What this task involves |
Your answer should be every line of the entries that has the string "Below" in it.

─── Records shown ───

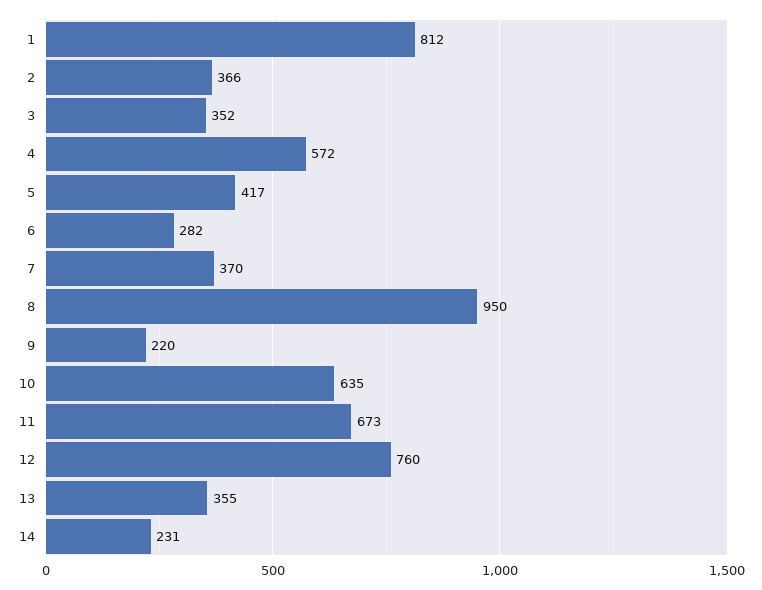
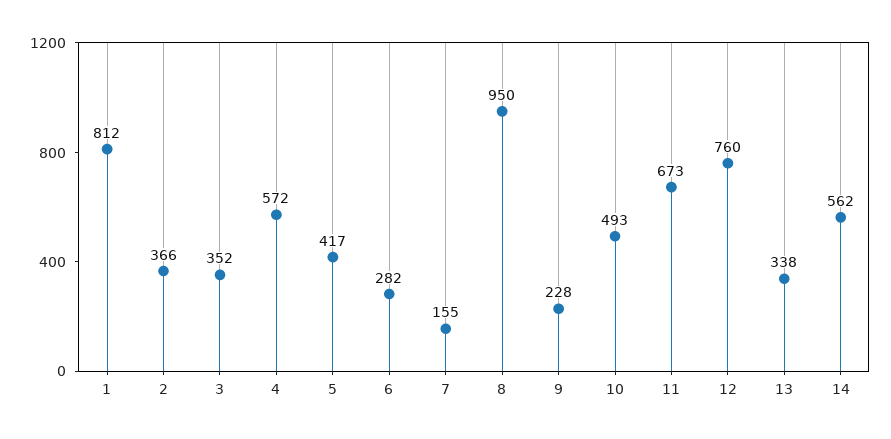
  {
    "1": 812,
    "2": 366,
    "3": 352,
    "4": 572,
    "5": 417,
    "6": 282,
-   "7": 370,
+   "7": 155,
    "8": 950,
-   "9": 220,
+   "9": 228,
-   "10": 635,
+   "10": 493,
    "11": 673,
    "12": 760,
-   "13": 355,
+   "13": 338,
-   "14": 231
+   "14": 562
  }

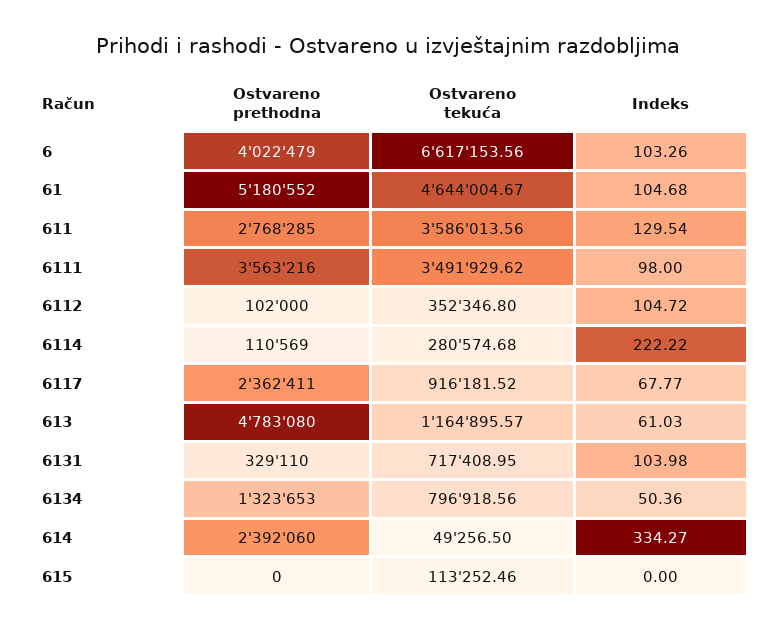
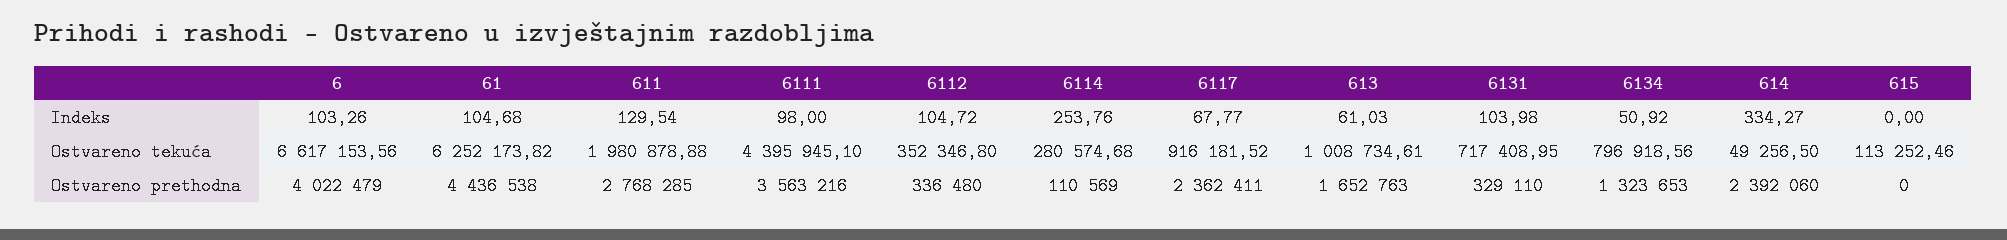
  {
    "Ostvareno prethodna": {
      "6": 4022479,
-     "61": 5180552,
+     "61": 4436538,
      "611": 2768285,
      "6111": 3563216,
-     "6112": 102000,
+     "6112": 336480,
      "6114": 110569,
      "6117": 2362411,
-     "613": 4783080,
+     "613": 1652763,
      "6131": 329110,
      "6134": 1323653,
      "614": 2392060,
      "615": 0
    },
    "Ostvareno tekuća": {
      "6": 6617153.56,
-     "61": 4644004.67,
+     "61": 6252173.82,
-     "611": 3586013.56,
+     "611": 1980878.88,
-     "6111": 3491929.62,
+     "6111": 4395945.1,
      "6112": 352346.8,
      "6114": 280574.68,
      "6117": 916181.52,
-     "613": 1164895.57,
+     "613": 1008734.61,
      "6131": 717408.95,
      "6134": 796918.56,
      "614": 49256.5,
      "615": 113252.46
    },
    "Indeks": {
      "6": 103.26,
      "61": 104.68,
      "611": 129.54,
      "6111": 98,
      "6112": 104.72,
-     "6114": 222.22,
+     "6114": 253.76,
      "6117": 67.77,
      "613": 61.03,
      "6131": 103.98,
-     "6134": 50.36,
+     "6134": 50.92,
      "614": 334.27,
      "615": 0
    }
  }

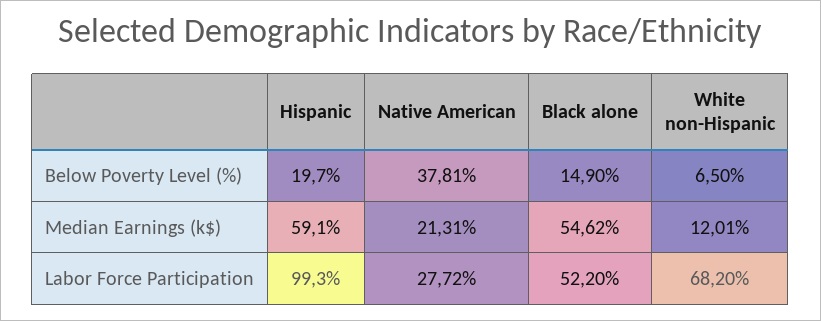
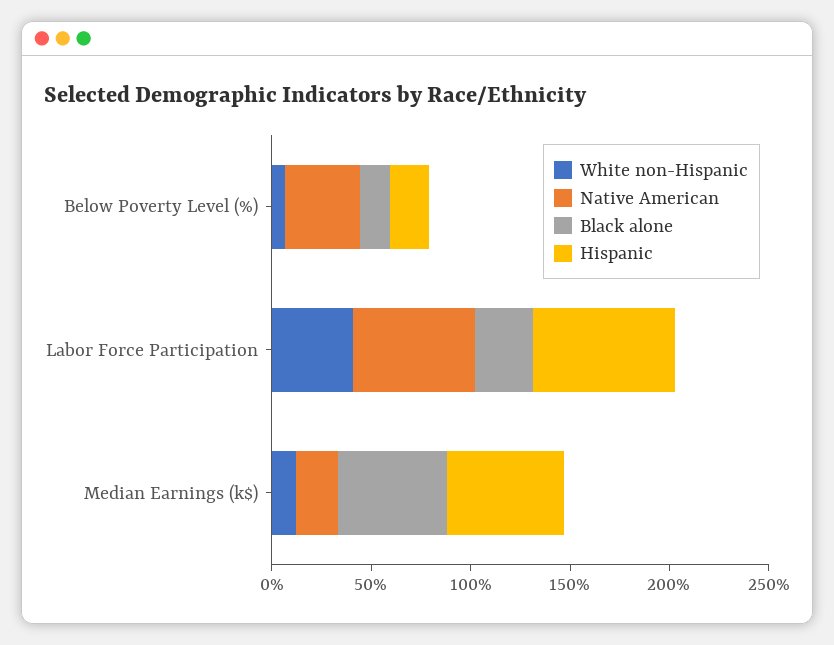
  {
    "Hispanic": {
      "Below Poverty Level (%)": 19.7,
      "Median Earnings (k$)": 59.1,
-     "Labor Force Participation": 99.3
+     "Labor Force Participation": 70
    },
    "Native American": {
      "Below Poverty Level (%)": 37.81,
      "Median Earnings (k$)": 21.31,
-     "Labor Force Participation": 27.72
+     "Labor Force Participation": 60
    },
    "Black alone": {
      "Below Poverty Level (%)": 14.9,
      "Median Earnings (k$)": 54.62,
-     "Labor Force Participation": 52.2
+     "Labor Force Participation": 30
    },
    "White non-Hispanic": {
      "Below Poverty Level (%)": 6.5,
      "Median Earnings (k$)": 12.01,
-     "Labor Force Participation": 68.2
+     "Labor Force Participation": 40
    }
  }

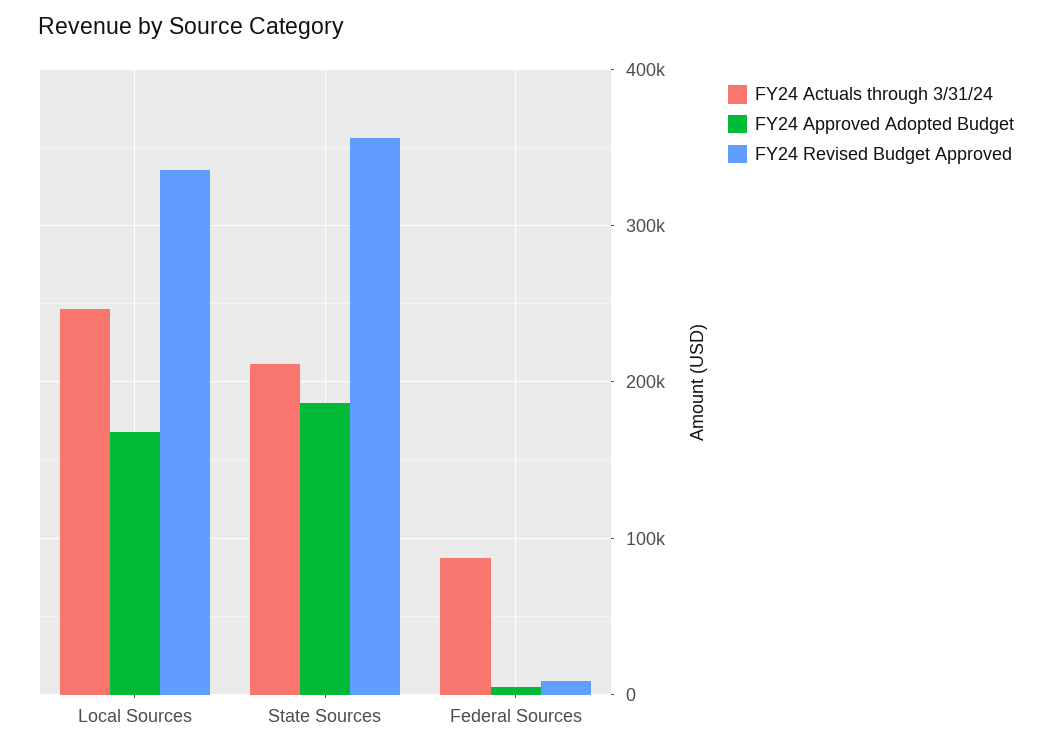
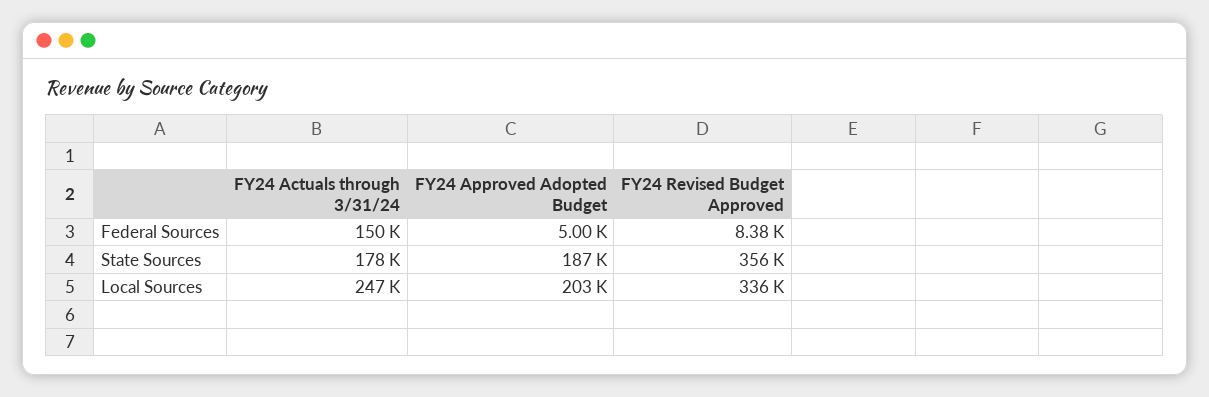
  {
    "FY24 Actuals through 3/31/24": {
      "Local Sources": 247000,
-     "State Sources": 210000,
+     "State Sources": 178000,
-     "Federal Sources": 90000
+     "Federal Sources": 150000
    },
    "FY24 Approved Adopted Budget": {
-     "Local Sources": 170000,
+     "Local Sources": 203000,
      "State Sources": 187000,
      "Federal Sources": 5000
    },
    "FY24 Revised Budget Approved": {
      "Local Sources": 336000,
      "State Sources": 356000,
      "Federal Sources": 8380
    }
  }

───

Answer to the problem |
      "Below Poverty Level (%)": 19.7,
      "Below Poverty Level (%)": 37.81,
      "Below Poverty Level (%)": 14.9,
      "Below Poverty Level (%)": 6.5,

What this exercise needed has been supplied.